[Stored data entries]
┌────────
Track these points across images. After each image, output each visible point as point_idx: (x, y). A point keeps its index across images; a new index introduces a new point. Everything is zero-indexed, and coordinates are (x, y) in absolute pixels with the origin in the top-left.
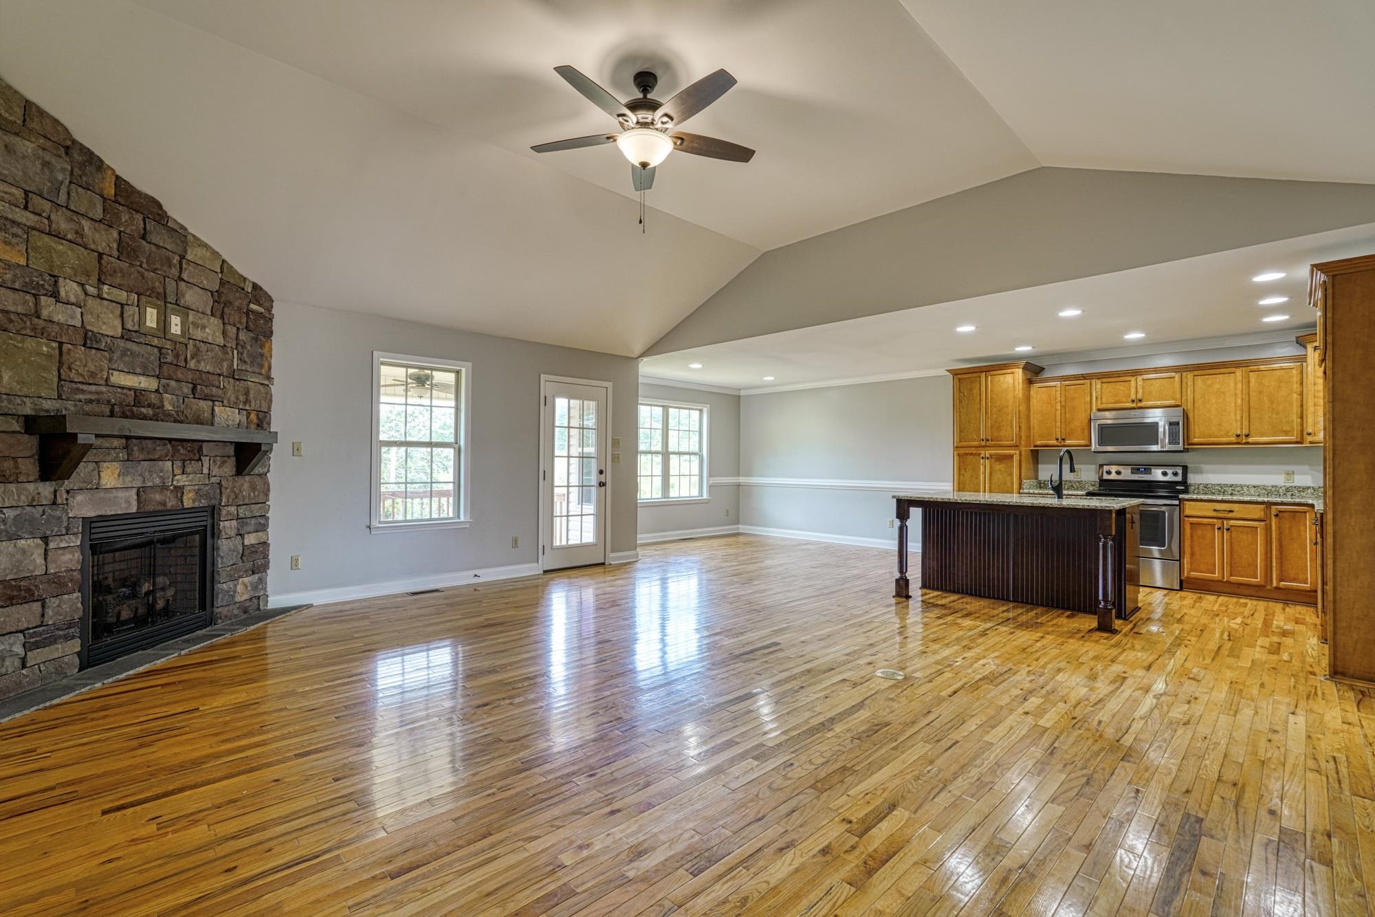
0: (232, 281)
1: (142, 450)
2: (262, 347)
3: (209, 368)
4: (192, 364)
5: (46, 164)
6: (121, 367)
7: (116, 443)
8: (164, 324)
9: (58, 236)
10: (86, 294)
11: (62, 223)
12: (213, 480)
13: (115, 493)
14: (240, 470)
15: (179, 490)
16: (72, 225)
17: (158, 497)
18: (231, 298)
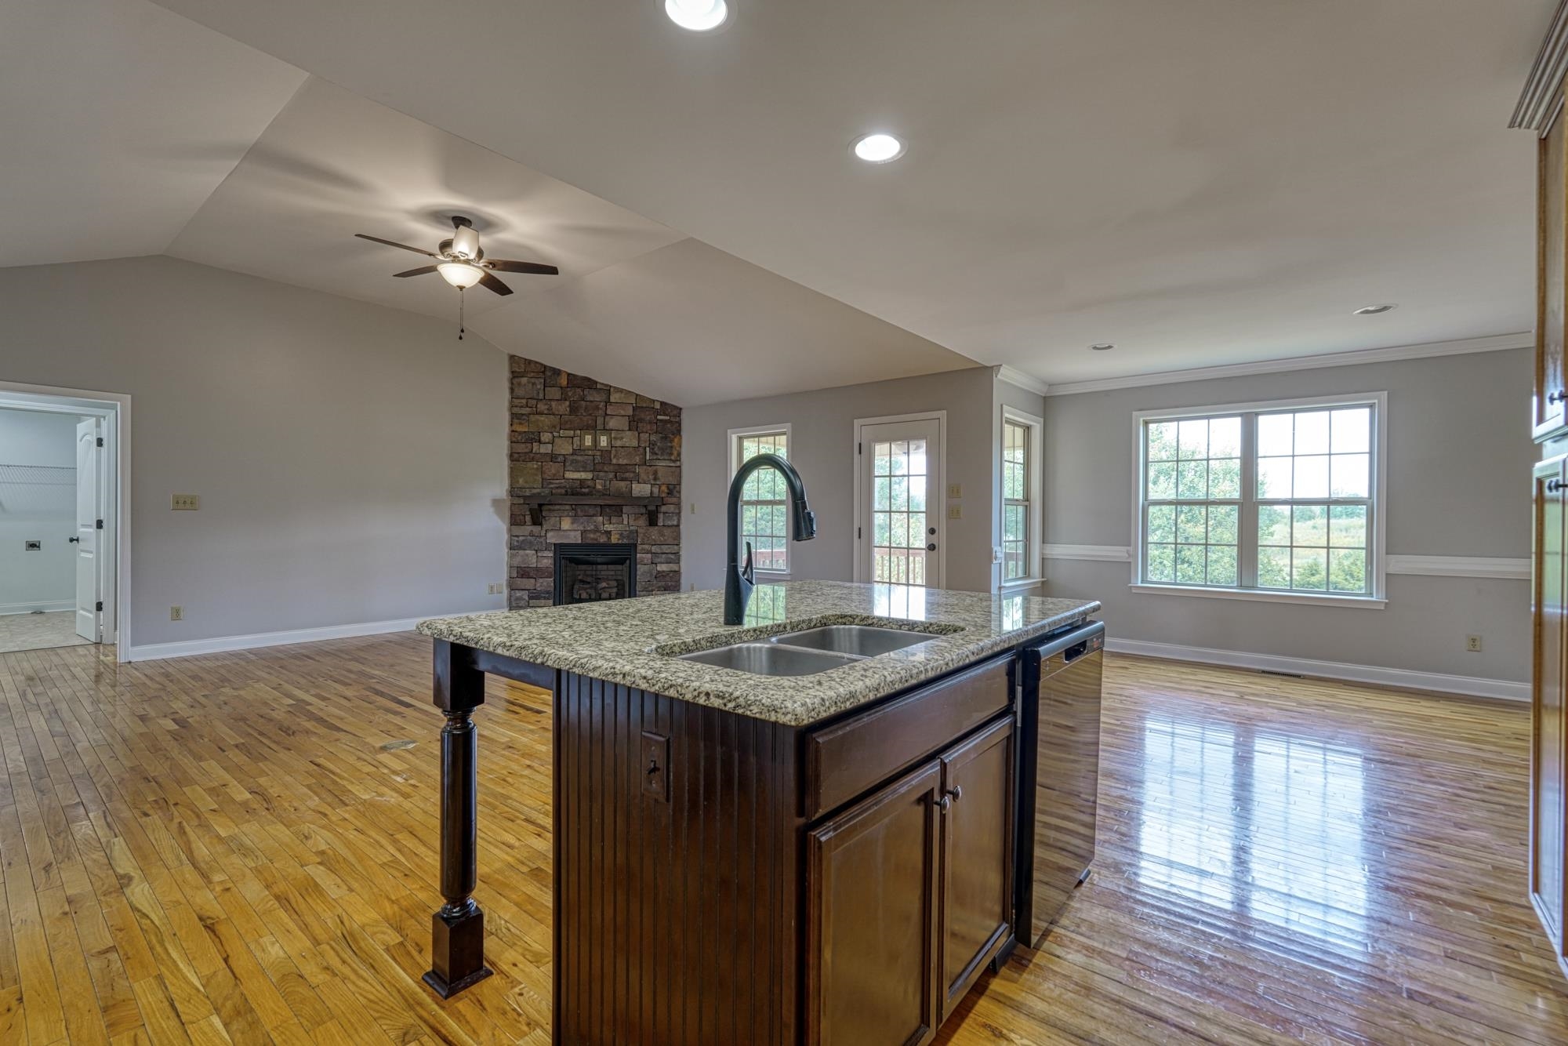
└────────
__What is needed__. Set all of the records down once more, letter for letter, with the images removed.

__Response to this exercise__.
Track these points across images. After each image, output each visible point as point_idx: (x, y). A point keeps its index across images; a new index introduces a new point. Everything is zero-indexed, and coordinates are (x, y) in absolute pixels with the origin in the top-left.
0: (232, 281)
1: (142, 450)
2: (262, 347)
3: (209, 368)
4: (192, 364)
5: (46, 164)
6: (121, 367)
7: (116, 443)
8: (164, 324)
9: (58, 236)
10: (86, 294)
11: (62, 223)
12: (213, 480)
13: (115, 493)
14: (240, 470)
15: (179, 490)
16: (72, 225)
17: (158, 497)
18: (231, 298)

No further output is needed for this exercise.